Posts Tagged ‘Theology’

“Theologians are often terribly adamant in denying that we know ‘God in himself,'” writes John Frame in his book The Doctrine of the Knowledge of God, “Unfortunately, they fail to clarify the meaning of that rather ambiguous phrase.” Of course, we do not know God exhaustively or know him as he knows himself. If we mean “God in himself” by those phrases, then I have no problem with that statement. Can we know God truly or do our minds relativize “facts” about God so that we cannot know him accurately? Our minds are limited and fallen. Our own knowledge of God is under constant reformation and reformulation. Yet, I would not want to go as far as to say that our minds completely obscure our knowledge of him. Allow me to echo Frame once again:

Some people have argued that because our knowledge of God comes through revelation and then through our senses, reason, and imagination, it cannot be a knowledge of God as He really is but only of how He appears to us. It is certainly true that we know God as He appears to us, but must we therefore assume that these appearances are false, that they do not tell us the truth? We would assume that only if we were to buy the Kantian presupposition that truth is always relativized when it enters our consciousness, that reality is forever hidden from us. But that is an unscriptural concept. In Scripture, reality (God in particular) is known, and our senses, reason, and imagination are not barriers to this knowledge;  they do not necessarily distort it. Rather, our senses, reason, and imagination are themselves revelations of God – means that God uses to drive His truth home to us. God is Lord; He will not shut out His world.
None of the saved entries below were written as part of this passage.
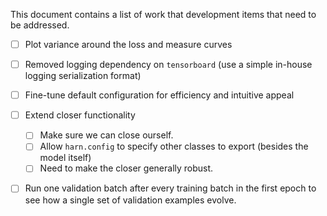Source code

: This document contains a list of work that development items that need to be addressed.


- [ ] Plot variance around the loss and measure curves
- [ ] Removed logging dependency on `tensorboard` (use a simple in-house logging serialization format)
- [ ] Fine-tune default configuration for efficiency and intuitive appeal

- [ ] Extend closer functionality
    - [ ] Make sure we can close ourself. 
    - [ ] Allow `harn.config` to specify other classes to export (besides the model itself)
    - [ ] Need to make the closer generally robust. 

- [ ] Run one validation batch after every training batch in the first epoch to
  see how a single set of validation examples evolve.
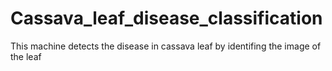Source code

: # Cassava_leaf_disease_classification
 This machine detects the disease in cassava leaf by identifing the image of the leaf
We are his creation. As Christians, we are his people. Furthermore, God is able, as Lord of Creation, to overcome our deficiencies as fallen creatures and communicate i.e. reveal himself to us. Our knowledge of God is a gift of grace and mercy to a thoroughly undeserving people. Out constant struggle to understand God and Scripture illustrates the depth of our fallen creatureliness. Our knowledge of God and our ability to act on that knowledge is the picture of how the most high God bends low to show mercy to us. Thus, knowledge of God – true knowledge of God – ought to increase our humility and widen our praise, but let us not think our minds are too “human” to accurately know the “divine.”